Is the Party over for the Tech Industry?
Introduction
Over the last 6 months we have repeatedly heard about upcoming recessions, inflation, and general industry downturns as we head into 2023. To some extent, we’ve been bracing for a recession since COVID first brought the world to a halt in 2020, but we managed to fend it off until the energy crisis hit this year. I believe for a lot of people, one of the more shocking events to come out of the current economic downturn has been the redundancies rippling throughout the technology industry. Layoffs accelerated from June 2022 onwards, with more than 28,000 employees from US-based technology companies laid off by mid-July 2022. These layoffs include some of the largest players in the industry: Meta, Snapchat, Tesla, Twitter, Netflix, and Amazon, whilst other organisations such as Google implemented a hiring freeze worldwide. The question that people seem to be asking now is: Is this downturn in the tech market just an expected growth slowdown after the hypergrowth period throughout COVID, or are we experiencing a halt to the tech industry golden era?
Slowdown or Halt?
The technology industry is often flagged as a high growth but high-risk sector. According to Josef Schuster, the founder of IPOX Schuster which operates within the stock market sector, “tech stocks are the highest risk, highest growth companies, and highest uncertainty.” This high risk but high growth environment creates an exciting industry to operate within that attracts incredibly high calibre talent - However, when the uncertainty and risk leads to significant redundancies, both companies and individuals can panic about the future of the sector. Below I explain a couple of reasons why the recent redundancies have occurred alongside why there is absolutely no need to panic when it comes to the future of your company’s hiring and retention rates.
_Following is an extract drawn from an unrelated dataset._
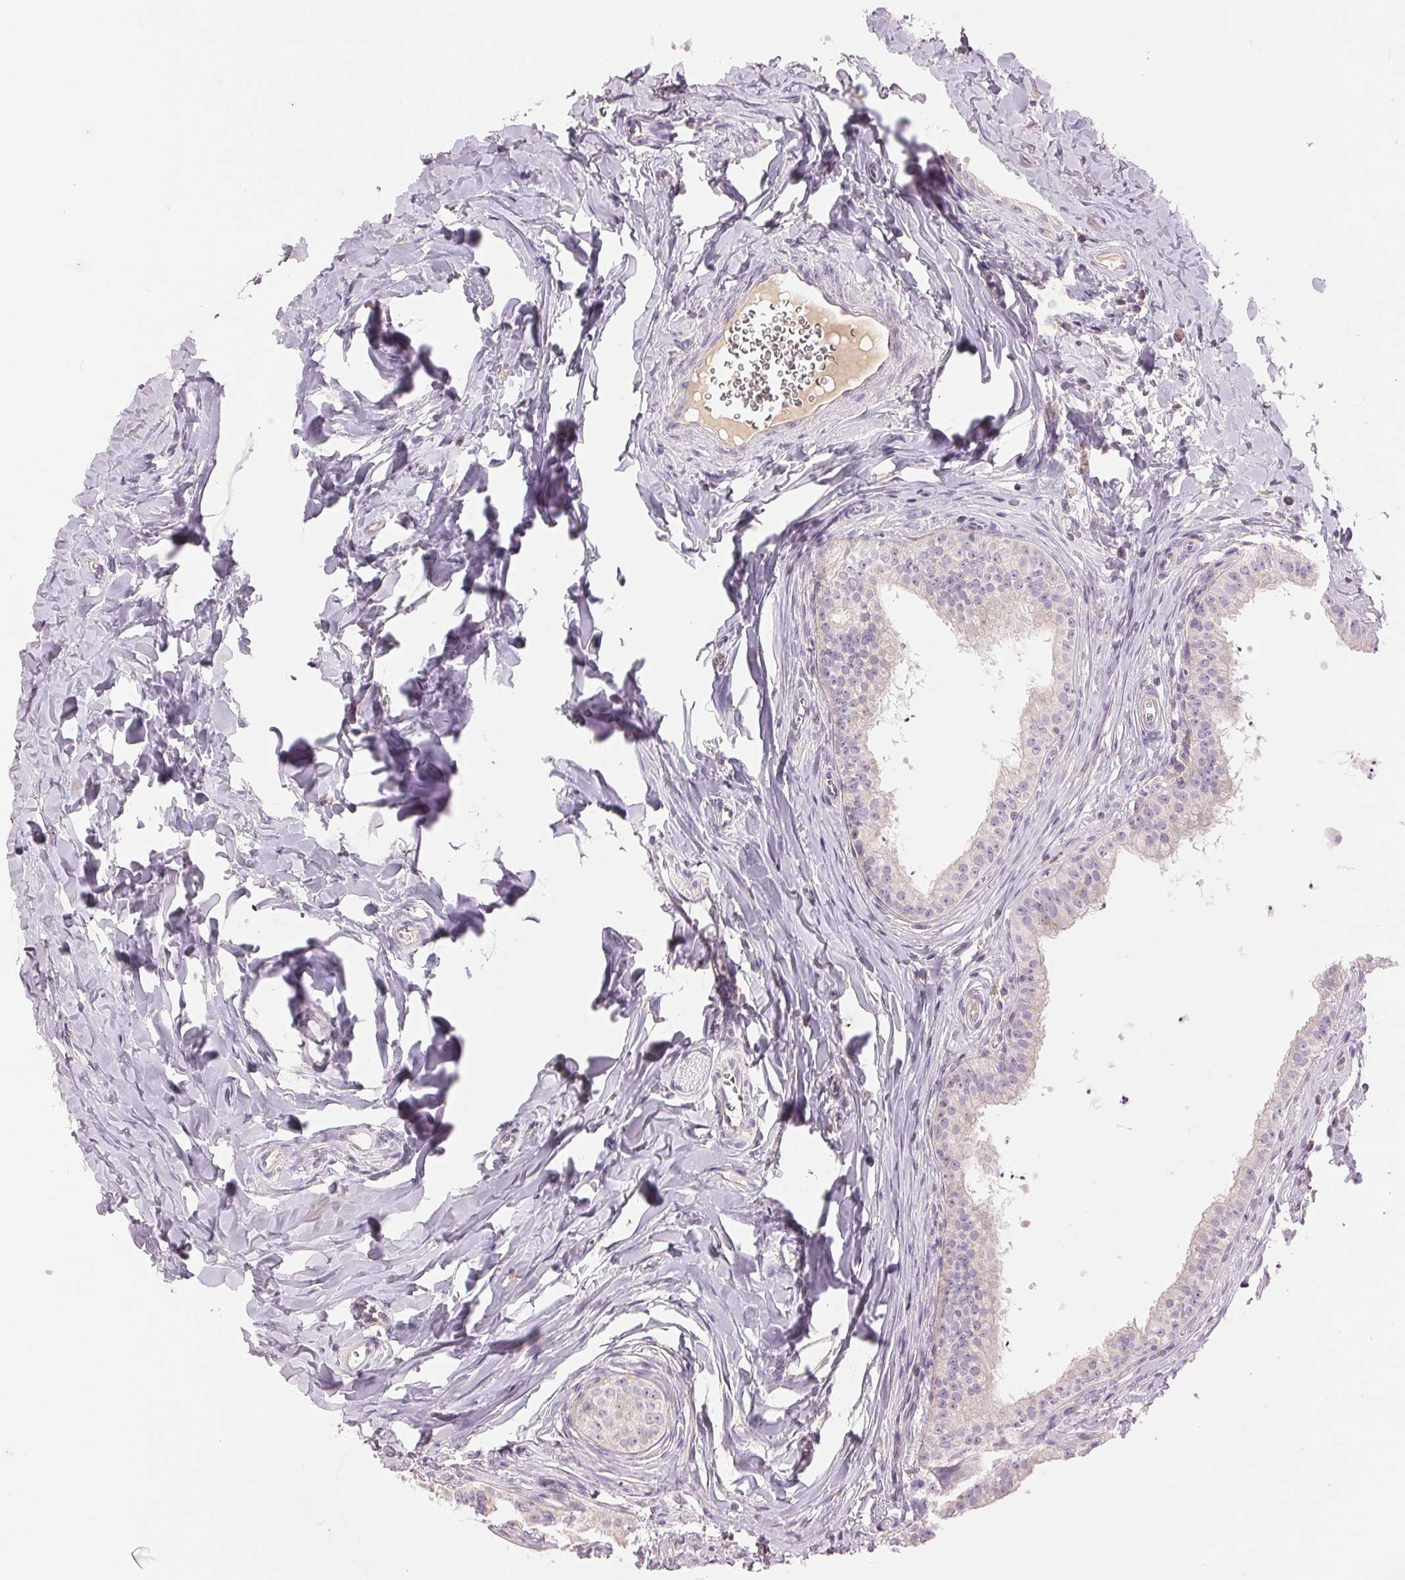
{"staining": {"intensity": "weak", "quantity": "<25%", "location": "cytoplasmic/membranous"}, "tissue": "epididymis", "cell_type": "Glandular cells", "image_type": "normal", "snomed": [{"axis": "morphology", "description": "Normal tissue, NOS"}, {"axis": "topography", "description": "Epididymis"}], "caption": "There is no significant positivity in glandular cells of epididymis.", "gene": "FXYD4", "patient": {"sex": "male", "age": 24}}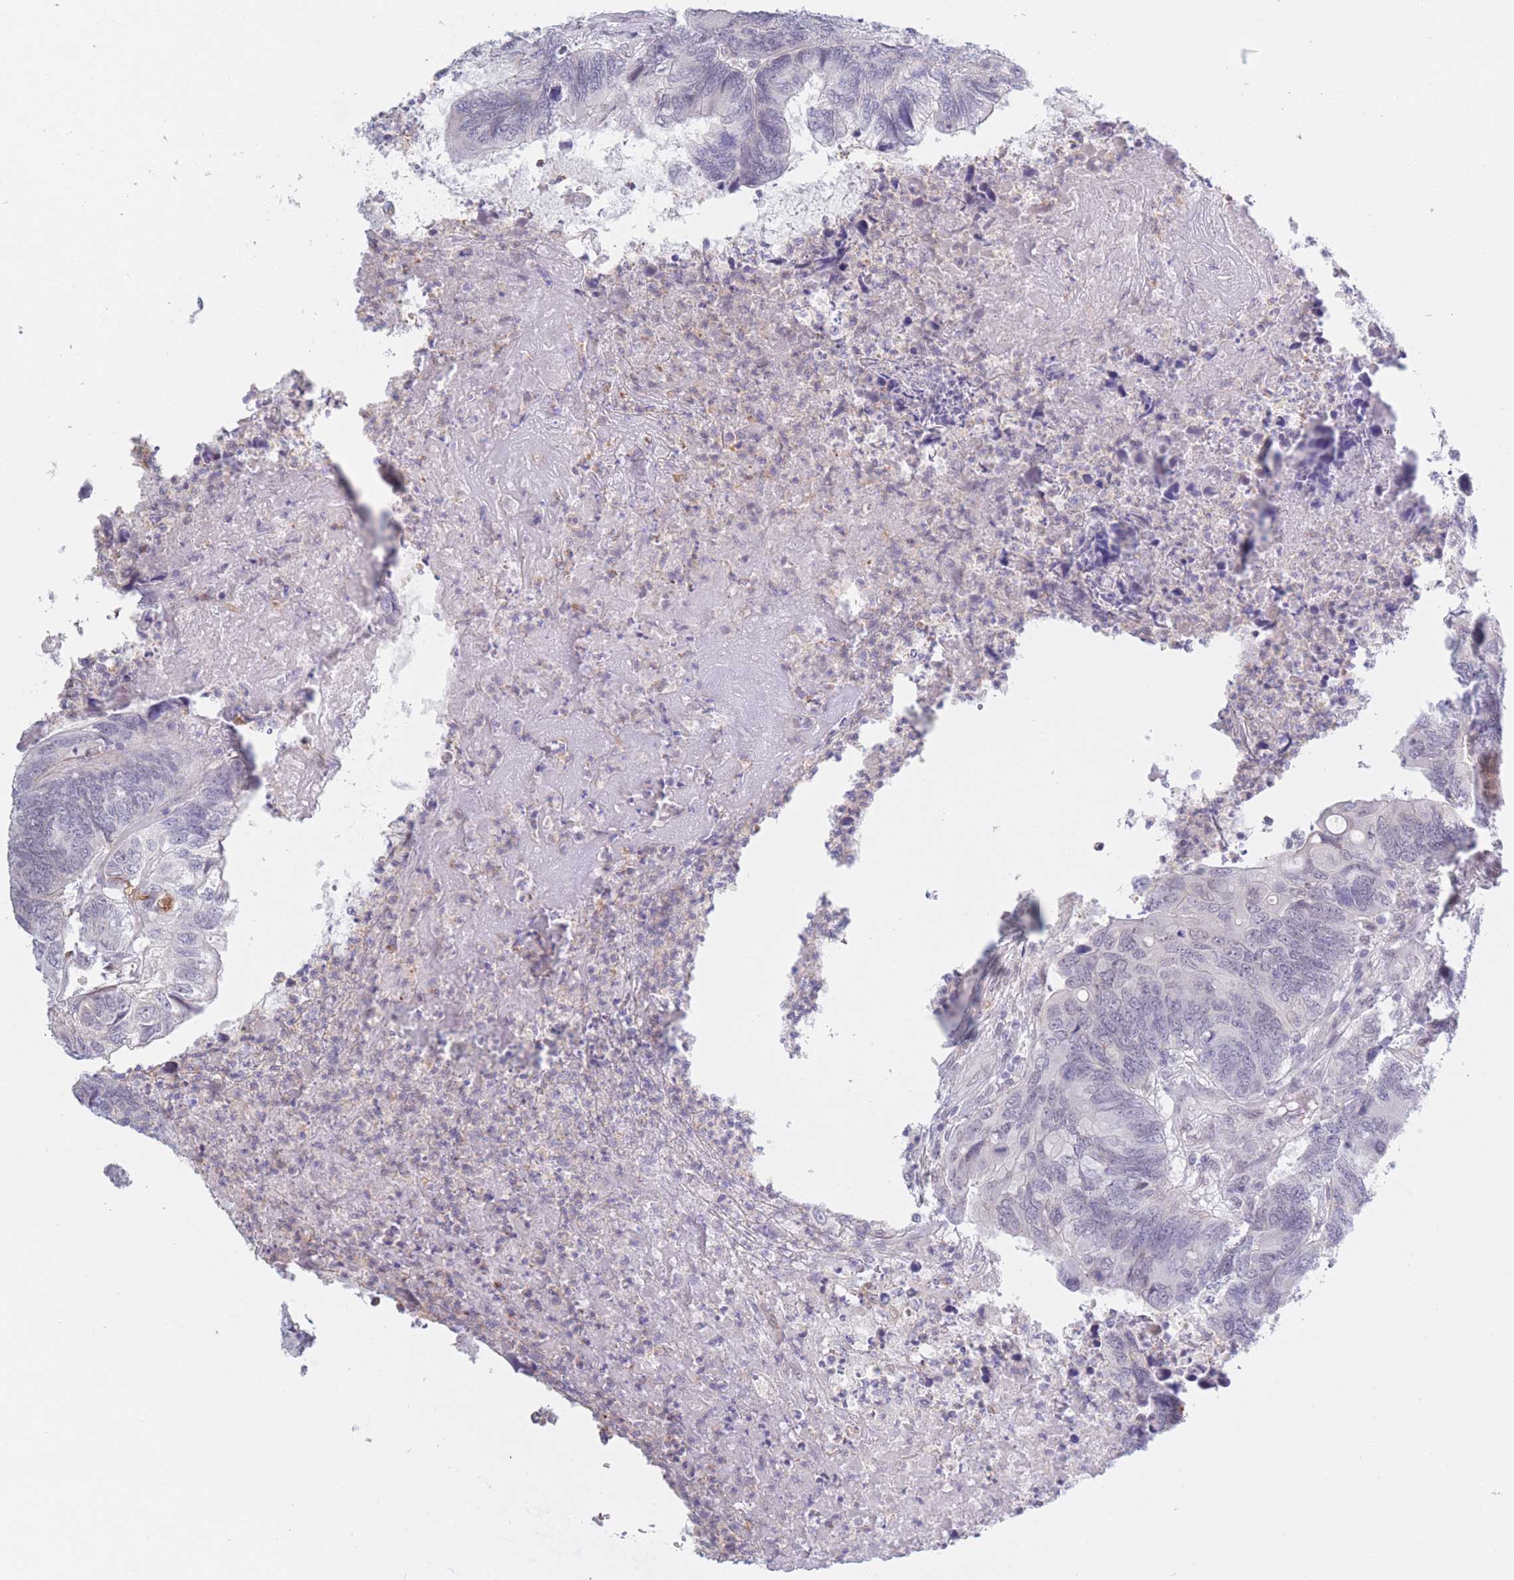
{"staining": {"intensity": "negative", "quantity": "none", "location": "none"}, "tissue": "colorectal cancer", "cell_type": "Tumor cells", "image_type": "cancer", "snomed": [{"axis": "morphology", "description": "Adenocarcinoma, NOS"}, {"axis": "topography", "description": "Colon"}], "caption": "Colorectal cancer was stained to show a protein in brown. There is no significant positivity in tumor cells.", "gene": "PODXL", "patient": {"sex": "female", "age": 67}}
- Firstly, whilst the technology industry faired very well throughout the pandemic, it is no different to any other sector that has been affected by the current downturn in the macroeconomic environment. The technology sector has often acted as an aid to organisational growth throughout periods of recession, the first example of this being the 2007 – 2008 recession during which organisations who invested in emerging digital technologies had accelerated profits and surpassed their competition in the years that followed, creating a great long-term maintenance strategy. This was evidenced once again throughout the COVID-19 pandemic as the world was forced online. Businesses and individuals were forced to spend a significant portion of money on new pieces of technology for their homes, except those who had kept up to date with continued technological spending over the years who had significantly less issues moving online. However, this forced spending throughout the COVID-19 pandemic would turn into a double-edged sword as it created a significant period of hypergrowth for the technology industry which led to extreme growth projections for 2022 that were regrettably unachievable due to the decline in economic conditions.
- The second reason stems from the first - Over-projected growth leads to over-hiring which in turn leads to redundancies when growth targets are not reached. As we move out of the pandemic hypergrowth and into an economic recession, organisations are cautious with how they spend and those who are more risk-averse have dropped their spending on new technologies. Now, this doesn’t mean that growth in the technology industry has stopped altogether, based on CFRA research overall tech industry profits will grow 2% in 2022 and bounce back to 6% in 2023. But this slowdown in growth throughout 2022 compared to recent years does mean organisations who hired based on their continued hypergrowth projections are left with a large disparity between their current profits and their hoped profits, pushing the need for cutbacks within the business. We often see this example with organisations that go public during periods of hypergrowth. They use the advantageous economic environment to go public and encourage a ‘hiring spree’ before an IPO to look good on paper but then face difficulties keeping up with their over-projected growth once the environment becomes less favourable, leading to significant redundancies.
So… What do we do?
To answer our earlier question, I don’t believe we need to fear a halt in the ‘golden era’ of technology. It is incredibly plausible that the current turndown in the technology and wider sectors is caused by an expected slowdown after a period of hypergrowth during the pandemic. Continual investment in new technologies is a well-known method to help businesses thrive during economic turndowns which will help to keep the industry afloat, however, not all organisations will play into this concept which will decrease expected profits.
If organisations are to take any lesson from the current economic slowdown and resulting redundancies, it is to maintain steady hiring throughout each year based on conservative long-term projections rather than hiring sprees based upon hyper-growth periods that will inevitably crash. If your team has a significant increase in work that needs assistance in the short-term, but you are unsure as to whether or not this increase will continue, look towards fixed-term contract hires! Contracts can always be adjusted to permanent positions but hiring permanent people for a temporary increase in work will lead to redundancies, decreased retention rates, and unsurprisingly, a bleak company culture. On the other hand, if your team has a significant increase in work and you chose not to hire as you are looking to retain money in the short-term, the outcomes will similarly look like decreased retention rates and, unsurprisingly, a bleak company culture, costing significantly more in the long run… So all in all, remember steady hiring based on conservative growth projections will lead to less spending and improved company culture in the long-run, and fixed-term contracts are a great option if you are in a period of hypergrowth looking to hire with high uncertainty.